For Geentenjali, even with the relief packages, she is still hungry. However, she is being provided with lessons and activities by her Project Help teacher which keep her distracted from the constant grumbling of her tummy. She is a talented artist who has discovered new skills and passions since recently starting school at our Centre for the first time in her life. Geetanjali thanks her teacher for learning to draw and make crafts for these have become the greatest joys of her life. (And we are grateful for the donations from Australia that have paid for the stationery, craft resources and teacher’s salary).

So, is it safer in Kotdwara?

Yes, it is somewhat safer because there is less crowding, however, COVID-19 is spreading to the most remote regions of India. We understand that places like Kotdwara, and the remotest of towns and villages even further beyond, are becoming forgotten places of poverty and COVID-19 related suffering. India’s positive cases are reaching 3 million with 60 000+ deaths, and there are growing fears that the virus’s impact on remote village, rural and slum communities could be devastating. The country seems to be entering a dangerous new phase of rising infections in small towns and villages, and the government is underestimating the pandemic and allegedly trying to hide the data.

This is why our work is so important and why children like Geetenjali, and her family needs your urgent help.

Six months ago, before COVID-19 our funds were essentially used to educate 280 kids by providing them with a school and an education. Now things have been taken to a whole new level, with our love and care not only reaching our students but extending to their families as we save many from malnutrition and giving them the dignity and support they need to get through these very uncertain and worrying times.

India’s Invisible Catastrophe

A quote from ‘The Guardian’ 17th August 

‘They will be allowed to die’

Some 600 million Indians live in in rural areas, and fears are rising that they could be overwhelmed by an invisible catastrophe, where many will die without testing or treatment. Data from the National Family Health Survey-4 showed that only about 25% of rural Indians have access to public outpatient (OPD) healthcare..

There are also grave concerns for around 70% of India’s elderly population, who live in villages. Co-morbidities abound and are often left untreated because medical services are far away.

India’s top epidemiologist Jayaprakash Muliyil, who believes up to half of India’s population (670 million people) will get the virus, says that most people with co-morbidities in rural India fail to get treatment.

“This group, and the elderly, are more prone to getting the virus. With limited resources, their families will not rush an elderly person to hospital if they have a fever,” said Muliyil. “They will be allowed to die.
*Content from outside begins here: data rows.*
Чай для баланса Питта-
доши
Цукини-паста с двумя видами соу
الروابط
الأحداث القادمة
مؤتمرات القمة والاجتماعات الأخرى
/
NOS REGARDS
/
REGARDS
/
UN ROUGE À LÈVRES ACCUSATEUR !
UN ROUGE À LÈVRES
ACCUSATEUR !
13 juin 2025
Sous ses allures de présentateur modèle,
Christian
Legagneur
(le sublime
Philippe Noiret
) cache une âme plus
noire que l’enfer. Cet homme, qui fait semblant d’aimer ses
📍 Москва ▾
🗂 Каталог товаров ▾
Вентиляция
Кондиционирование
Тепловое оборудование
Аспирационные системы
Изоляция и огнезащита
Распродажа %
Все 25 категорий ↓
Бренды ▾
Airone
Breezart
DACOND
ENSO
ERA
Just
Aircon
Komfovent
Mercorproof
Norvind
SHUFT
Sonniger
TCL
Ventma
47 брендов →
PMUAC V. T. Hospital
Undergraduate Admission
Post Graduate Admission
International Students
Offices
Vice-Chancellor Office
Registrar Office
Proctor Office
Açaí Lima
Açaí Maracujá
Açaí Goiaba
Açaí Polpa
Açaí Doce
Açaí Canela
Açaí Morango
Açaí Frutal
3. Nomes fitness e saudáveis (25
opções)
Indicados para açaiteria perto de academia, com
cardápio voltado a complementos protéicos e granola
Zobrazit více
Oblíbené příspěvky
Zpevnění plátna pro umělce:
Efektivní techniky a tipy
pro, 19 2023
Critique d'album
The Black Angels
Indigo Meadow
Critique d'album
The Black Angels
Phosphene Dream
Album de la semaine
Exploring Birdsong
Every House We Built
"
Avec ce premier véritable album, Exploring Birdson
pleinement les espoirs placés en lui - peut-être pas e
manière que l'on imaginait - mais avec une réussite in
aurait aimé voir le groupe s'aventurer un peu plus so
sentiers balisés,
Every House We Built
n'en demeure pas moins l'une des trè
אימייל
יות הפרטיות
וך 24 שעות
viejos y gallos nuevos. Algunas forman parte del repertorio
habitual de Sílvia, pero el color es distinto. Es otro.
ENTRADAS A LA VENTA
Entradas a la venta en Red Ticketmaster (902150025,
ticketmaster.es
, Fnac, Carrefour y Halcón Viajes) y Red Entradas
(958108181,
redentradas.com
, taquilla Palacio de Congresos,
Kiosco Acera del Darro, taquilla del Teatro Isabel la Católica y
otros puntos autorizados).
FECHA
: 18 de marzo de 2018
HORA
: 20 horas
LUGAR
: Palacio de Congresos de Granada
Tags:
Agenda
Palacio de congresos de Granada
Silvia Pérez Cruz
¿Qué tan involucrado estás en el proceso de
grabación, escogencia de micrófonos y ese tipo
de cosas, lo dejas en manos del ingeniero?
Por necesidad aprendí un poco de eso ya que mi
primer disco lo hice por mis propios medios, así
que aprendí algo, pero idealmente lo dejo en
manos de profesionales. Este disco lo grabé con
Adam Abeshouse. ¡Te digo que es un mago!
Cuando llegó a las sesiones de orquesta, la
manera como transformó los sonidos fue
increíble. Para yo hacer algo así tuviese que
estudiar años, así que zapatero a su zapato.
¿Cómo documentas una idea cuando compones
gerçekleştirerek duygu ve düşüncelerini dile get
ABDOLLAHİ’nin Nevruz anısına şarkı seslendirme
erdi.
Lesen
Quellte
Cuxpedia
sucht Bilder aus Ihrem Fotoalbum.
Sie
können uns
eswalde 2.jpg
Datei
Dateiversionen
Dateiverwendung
That is the reality in rural India where life expectancy is 65.”

Since the deaths will be spread out across huge geographical districts, some as big as 10,000 sq km (London is 1,572 sq km), Muliyil says the real scale of the human tragedy will only emerge much later, if at all.

Virus stigma

Anecdotal evidence also suggests that daily wage labourers will not reveal their symptoms for fear of separation from their families, the stigma, and losing their wages by being quarantined.
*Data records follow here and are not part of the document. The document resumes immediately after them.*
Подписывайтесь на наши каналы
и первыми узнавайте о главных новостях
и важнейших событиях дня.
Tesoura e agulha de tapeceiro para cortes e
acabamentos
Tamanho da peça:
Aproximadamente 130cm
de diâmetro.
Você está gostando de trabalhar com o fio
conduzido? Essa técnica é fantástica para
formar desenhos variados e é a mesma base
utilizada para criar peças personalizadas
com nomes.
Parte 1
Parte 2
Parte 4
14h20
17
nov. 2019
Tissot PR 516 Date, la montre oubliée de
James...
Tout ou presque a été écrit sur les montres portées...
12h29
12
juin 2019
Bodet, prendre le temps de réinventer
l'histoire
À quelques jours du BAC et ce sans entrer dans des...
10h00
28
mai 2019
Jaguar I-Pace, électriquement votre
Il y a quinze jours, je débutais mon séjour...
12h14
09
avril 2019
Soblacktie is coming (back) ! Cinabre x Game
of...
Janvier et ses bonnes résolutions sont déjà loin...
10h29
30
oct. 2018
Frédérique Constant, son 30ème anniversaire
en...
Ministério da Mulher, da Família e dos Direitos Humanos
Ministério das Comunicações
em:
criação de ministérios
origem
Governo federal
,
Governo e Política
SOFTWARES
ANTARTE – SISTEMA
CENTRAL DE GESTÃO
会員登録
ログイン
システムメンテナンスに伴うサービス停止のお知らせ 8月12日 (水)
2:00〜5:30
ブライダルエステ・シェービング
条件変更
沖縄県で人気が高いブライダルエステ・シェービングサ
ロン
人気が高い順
“People in the rural areas are hiding their symptoms and are not coming forward to get tested even when the testing van is reaching the village,” said Dr Ravindra Sharma, a senior medical officer in Lakhmipur Kheri district, in India’s most populous state, Uttar Pradesh, which neighbours Uttarakhand.

As we find the answers to so many big and important questions, what we do know is that you are an answer and an integral part of the ongoing solution. Thank you for your help.